* _SELECTED PASSAGE_:
====================

Given the crossover design, we conducted a dedicated assessment of potential period effects, defined as differences attributable to the temporal sequence of interventions rather than to the treatment itself. Outcomes were analyzed using a linear mixed-effects model with a random intercept for each subject and fixed effects for treatment and period, and subject as a random effect to account for within-subject correlation. Regression coefficients with 95% confidence intervals were reported, and statistical significance was set at p < 0.05. A potential carryover effect was examined in a separate model by including the treatment administered in the preceding period as an additional fixed effect.
The non-inferiority of the ELISIO™ HX dialyzer compared to the Toraylight NS-21S was assessed using a one-sided 90% confidence interval (CI), with a type I error rate (α) of 0.05. Non-inferiority was confirmed if the lower limit of the 95% CI for the difference (ELISIO™ HX minus Toraylight NS-21S) was above the pre-specified margin of −10%. This margin was defined based on clinical relevance, considering that a 10% variation falls within the intrinsic inter-subject and inter-session variability of the hemodialysis procedure. Furthermore, this threshold guarantees clinical efficacy, as international guidelines (National Kidney Foundation Kidney Disease Outcomes Quality Initiative, KDOQI) define adequacy based on a minimum target (spKt/V > 1.2) rather than the indefinite maximization of removal; this ensures that the delivered dose remains compliant with safety standards despite potential variations within the margin. This approach also aligns with non-inferiority criteria used in similar nephrological research [27,28].

2.7. Artificial Intelligence Utilization Declaration

Google Gemini (Google LLC, Mountain View, CA, USA) was used to improve the clarity and readability of the final draft.

3. Results

The study initially included 13 patients, of whom 12 completed all scheduled sessions. One patient was excluded from the final analysis because of hospitalization prior to completing the treatment protocol. A research flowchart illustrating patient progression is shown in Figure 2.
The final cohort was predominantly male (66.7%, n = 8), with a mean age of 62.0 years (SD 16.3). All patients were hypertensive, and 33.3% (n = 4) had diabetes mellitus. Most patients (58.3%, n = 7) were dialyzed through a native arteriovenous fistula (AVF) under a high-flow regimen (≥500 mL/min). A summary of patient demographic and clinical characteristics is provided in Table 2.

====================

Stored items

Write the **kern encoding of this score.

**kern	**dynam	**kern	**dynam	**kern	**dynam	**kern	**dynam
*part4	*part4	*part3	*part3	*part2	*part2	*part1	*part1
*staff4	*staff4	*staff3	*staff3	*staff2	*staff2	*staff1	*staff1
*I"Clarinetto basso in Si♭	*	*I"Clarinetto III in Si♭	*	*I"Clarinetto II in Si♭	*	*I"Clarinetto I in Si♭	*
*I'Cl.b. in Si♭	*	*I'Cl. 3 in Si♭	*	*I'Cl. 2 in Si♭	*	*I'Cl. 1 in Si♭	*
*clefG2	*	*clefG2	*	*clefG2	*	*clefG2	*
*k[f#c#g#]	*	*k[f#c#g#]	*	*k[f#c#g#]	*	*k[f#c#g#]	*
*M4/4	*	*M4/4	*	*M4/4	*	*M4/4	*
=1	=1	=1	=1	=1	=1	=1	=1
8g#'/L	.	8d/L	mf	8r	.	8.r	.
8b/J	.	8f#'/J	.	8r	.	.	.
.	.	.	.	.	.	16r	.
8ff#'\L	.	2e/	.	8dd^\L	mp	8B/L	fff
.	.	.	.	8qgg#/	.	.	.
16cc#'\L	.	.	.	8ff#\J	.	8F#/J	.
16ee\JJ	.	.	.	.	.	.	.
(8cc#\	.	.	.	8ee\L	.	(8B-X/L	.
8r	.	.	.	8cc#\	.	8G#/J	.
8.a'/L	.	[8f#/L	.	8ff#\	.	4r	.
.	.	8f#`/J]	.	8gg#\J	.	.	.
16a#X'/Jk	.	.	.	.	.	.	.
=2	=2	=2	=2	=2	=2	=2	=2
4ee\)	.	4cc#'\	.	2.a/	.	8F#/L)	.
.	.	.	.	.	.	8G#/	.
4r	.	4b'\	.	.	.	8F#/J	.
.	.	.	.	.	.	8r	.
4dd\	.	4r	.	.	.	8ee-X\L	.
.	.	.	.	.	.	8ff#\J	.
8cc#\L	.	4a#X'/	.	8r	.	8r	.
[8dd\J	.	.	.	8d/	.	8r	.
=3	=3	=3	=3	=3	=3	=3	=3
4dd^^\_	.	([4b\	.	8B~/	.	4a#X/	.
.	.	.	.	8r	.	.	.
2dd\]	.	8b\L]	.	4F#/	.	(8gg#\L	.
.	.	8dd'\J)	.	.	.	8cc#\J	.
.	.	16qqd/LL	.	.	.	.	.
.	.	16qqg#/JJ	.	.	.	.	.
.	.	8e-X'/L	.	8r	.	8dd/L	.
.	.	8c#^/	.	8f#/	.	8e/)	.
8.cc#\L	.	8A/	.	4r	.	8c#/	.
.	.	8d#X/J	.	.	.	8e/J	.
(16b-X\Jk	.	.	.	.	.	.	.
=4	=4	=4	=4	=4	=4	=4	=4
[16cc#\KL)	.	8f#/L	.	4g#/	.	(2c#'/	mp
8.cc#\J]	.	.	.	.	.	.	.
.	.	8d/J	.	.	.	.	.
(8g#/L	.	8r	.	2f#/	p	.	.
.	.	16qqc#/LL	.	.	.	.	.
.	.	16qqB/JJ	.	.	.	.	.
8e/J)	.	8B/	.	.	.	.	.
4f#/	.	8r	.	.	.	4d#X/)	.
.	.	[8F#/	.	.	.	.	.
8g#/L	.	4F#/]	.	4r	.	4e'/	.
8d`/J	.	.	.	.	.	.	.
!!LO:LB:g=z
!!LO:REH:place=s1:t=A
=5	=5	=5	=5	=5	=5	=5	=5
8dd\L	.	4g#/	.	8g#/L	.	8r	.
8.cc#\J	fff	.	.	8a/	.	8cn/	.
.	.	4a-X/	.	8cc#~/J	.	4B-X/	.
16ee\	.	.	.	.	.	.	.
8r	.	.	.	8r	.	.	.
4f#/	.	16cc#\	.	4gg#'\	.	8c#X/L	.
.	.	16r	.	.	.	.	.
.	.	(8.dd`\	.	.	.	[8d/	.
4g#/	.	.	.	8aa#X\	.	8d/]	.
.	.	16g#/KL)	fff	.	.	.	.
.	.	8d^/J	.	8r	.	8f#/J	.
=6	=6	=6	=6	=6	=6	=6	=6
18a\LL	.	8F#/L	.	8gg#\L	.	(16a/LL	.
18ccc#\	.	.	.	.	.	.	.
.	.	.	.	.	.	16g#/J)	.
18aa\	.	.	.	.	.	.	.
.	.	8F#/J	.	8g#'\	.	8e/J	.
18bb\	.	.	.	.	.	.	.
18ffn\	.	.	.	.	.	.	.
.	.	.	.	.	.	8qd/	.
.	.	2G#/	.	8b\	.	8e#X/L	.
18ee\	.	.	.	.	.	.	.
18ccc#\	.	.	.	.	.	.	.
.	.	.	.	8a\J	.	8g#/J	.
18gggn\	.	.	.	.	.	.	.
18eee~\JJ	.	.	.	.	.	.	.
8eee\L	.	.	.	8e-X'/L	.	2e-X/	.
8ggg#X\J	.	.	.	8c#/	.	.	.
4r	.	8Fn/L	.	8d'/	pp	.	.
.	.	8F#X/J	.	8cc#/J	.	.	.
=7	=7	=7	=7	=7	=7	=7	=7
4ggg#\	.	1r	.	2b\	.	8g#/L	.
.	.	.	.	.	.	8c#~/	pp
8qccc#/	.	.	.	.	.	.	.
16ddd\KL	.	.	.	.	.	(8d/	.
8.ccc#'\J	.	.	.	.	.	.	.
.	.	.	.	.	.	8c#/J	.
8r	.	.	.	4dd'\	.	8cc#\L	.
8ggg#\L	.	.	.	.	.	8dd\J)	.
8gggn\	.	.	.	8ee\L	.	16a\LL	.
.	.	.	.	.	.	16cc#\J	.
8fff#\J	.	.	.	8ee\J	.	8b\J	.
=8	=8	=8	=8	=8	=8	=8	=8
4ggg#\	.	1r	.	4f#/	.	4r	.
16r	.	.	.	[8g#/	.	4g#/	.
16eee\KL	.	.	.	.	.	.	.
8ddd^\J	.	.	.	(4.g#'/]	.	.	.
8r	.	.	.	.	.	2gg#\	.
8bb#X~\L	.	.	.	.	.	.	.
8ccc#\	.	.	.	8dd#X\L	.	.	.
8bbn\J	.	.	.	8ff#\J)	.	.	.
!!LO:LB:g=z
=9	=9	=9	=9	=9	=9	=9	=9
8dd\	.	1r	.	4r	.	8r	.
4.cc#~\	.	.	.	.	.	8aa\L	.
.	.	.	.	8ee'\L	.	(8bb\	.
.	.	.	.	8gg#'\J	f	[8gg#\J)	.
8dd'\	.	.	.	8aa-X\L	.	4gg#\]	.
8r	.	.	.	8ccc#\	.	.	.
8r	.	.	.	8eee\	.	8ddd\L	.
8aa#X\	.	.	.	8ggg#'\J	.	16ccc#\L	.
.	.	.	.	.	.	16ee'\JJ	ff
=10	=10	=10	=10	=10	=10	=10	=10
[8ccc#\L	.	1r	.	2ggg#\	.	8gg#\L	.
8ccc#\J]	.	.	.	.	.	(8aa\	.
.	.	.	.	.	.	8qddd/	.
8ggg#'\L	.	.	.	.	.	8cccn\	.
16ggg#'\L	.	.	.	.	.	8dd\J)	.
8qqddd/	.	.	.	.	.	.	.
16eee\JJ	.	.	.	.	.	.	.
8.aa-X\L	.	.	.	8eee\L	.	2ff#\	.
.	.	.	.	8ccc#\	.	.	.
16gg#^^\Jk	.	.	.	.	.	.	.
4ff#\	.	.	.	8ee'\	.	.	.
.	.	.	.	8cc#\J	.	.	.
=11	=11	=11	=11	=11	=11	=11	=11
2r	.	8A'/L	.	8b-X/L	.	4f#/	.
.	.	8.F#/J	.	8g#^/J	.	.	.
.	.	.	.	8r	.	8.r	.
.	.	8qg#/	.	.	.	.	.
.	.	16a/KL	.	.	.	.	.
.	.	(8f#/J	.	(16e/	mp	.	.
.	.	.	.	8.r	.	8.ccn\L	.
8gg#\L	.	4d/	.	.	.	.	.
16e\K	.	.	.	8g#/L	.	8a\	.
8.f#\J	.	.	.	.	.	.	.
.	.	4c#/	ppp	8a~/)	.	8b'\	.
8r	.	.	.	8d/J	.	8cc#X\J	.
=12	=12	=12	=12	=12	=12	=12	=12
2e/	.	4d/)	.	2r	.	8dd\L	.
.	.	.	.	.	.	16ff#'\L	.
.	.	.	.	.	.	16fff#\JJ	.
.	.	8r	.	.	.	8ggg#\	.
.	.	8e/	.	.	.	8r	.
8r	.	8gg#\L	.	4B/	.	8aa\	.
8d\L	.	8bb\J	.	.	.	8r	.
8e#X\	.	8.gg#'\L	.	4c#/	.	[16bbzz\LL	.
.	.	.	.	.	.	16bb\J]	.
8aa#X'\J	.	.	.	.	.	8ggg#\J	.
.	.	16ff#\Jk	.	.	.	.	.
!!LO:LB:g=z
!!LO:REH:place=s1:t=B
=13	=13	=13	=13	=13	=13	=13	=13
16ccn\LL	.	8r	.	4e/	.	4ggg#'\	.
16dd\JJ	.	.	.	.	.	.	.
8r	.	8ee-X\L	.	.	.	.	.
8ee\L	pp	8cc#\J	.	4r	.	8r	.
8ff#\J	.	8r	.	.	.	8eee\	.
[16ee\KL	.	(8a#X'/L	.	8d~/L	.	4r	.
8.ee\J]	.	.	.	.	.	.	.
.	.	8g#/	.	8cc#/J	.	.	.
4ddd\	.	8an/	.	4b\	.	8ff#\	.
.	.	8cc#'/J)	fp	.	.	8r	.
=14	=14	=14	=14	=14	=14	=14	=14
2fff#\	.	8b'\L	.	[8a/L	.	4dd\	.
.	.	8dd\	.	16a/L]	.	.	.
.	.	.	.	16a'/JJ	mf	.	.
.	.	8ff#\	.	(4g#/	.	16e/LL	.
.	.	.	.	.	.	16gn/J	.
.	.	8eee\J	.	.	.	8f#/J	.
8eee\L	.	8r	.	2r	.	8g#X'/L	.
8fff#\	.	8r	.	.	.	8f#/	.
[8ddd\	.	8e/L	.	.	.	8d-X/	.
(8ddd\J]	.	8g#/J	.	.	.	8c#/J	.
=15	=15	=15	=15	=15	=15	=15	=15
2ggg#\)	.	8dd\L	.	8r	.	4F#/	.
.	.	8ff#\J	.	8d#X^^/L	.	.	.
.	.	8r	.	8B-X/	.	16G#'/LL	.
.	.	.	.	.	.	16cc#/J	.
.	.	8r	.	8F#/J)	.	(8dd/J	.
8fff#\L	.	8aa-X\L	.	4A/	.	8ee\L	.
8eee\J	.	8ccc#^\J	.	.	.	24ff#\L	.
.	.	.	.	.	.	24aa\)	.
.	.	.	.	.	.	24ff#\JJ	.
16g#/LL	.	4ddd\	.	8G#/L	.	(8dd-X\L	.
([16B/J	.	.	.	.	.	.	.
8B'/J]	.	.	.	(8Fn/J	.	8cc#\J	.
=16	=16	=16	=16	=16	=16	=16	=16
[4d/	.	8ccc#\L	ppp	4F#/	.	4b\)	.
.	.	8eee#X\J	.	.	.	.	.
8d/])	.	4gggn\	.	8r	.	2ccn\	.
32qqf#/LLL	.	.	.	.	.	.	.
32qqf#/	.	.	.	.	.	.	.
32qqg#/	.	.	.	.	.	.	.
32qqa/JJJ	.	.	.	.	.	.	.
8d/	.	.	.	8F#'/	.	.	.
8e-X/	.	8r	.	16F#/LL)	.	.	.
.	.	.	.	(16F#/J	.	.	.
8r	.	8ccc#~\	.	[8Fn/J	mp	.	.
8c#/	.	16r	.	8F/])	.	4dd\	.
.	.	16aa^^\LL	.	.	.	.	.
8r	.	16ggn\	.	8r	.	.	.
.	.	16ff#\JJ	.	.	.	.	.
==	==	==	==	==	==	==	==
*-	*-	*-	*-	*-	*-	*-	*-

====================

* _COMPLETE THE FOLLOWING_:
1) Quote the passage of the dialyzer study text that begins with the words "2.7. Artificial Intelligence" and ends after "in Figure 2.".
2) Continue the dialyzer study text from where it stops.

* _RESULTS IN ORDER_:
1)
2.7. Artificial Intelligence Utilization Declaration

Google Gemini (Google LLC, Mountain View, CA, USA) was used to improve the clarity and readability of the final draft.

3. Results

The study initially included 13 patients, of whom 12 completed all scheduled sessions. One patient was excluded from the final analysis because of hospitalization prior to completing the treatment protocol. A research flowchart illustrating patient progression is shown in Figure 2.

2)
3.1. Period-Effect and Carryover Analysis

A linear mixed-effects model was fitted with subject as a random effect and treatment and period as fixed effects. No evidence of a period effect was detected across any of the evaluated outcomes. Estimates for Δ creatinine (coefficient −0.29; 95% CI −0.91 to 0.32; p = 0.35), Δ urea (coefficient −0.0008; 95% CI −4.96 to 4.95; p = 1.00), Δ albumin (coefficient −0.059; 95% CI −0.17 to 0.06; p = 0.32), Δ CK (coefficient 37.82; 95% CI −4.25 to 79.88; p = 0.078), and Δ CRP (coefficient −0.022; 95% CI −0.08 to 0.04; p = 0.45), as well as for Δ β2-microglobulin (coefficient 0.87; 95% CI −1.17 to 2.92; p = 0.40), show confidence intervals spanning the null value, indicating that treatment order did not exert a measurable influence on these parameters.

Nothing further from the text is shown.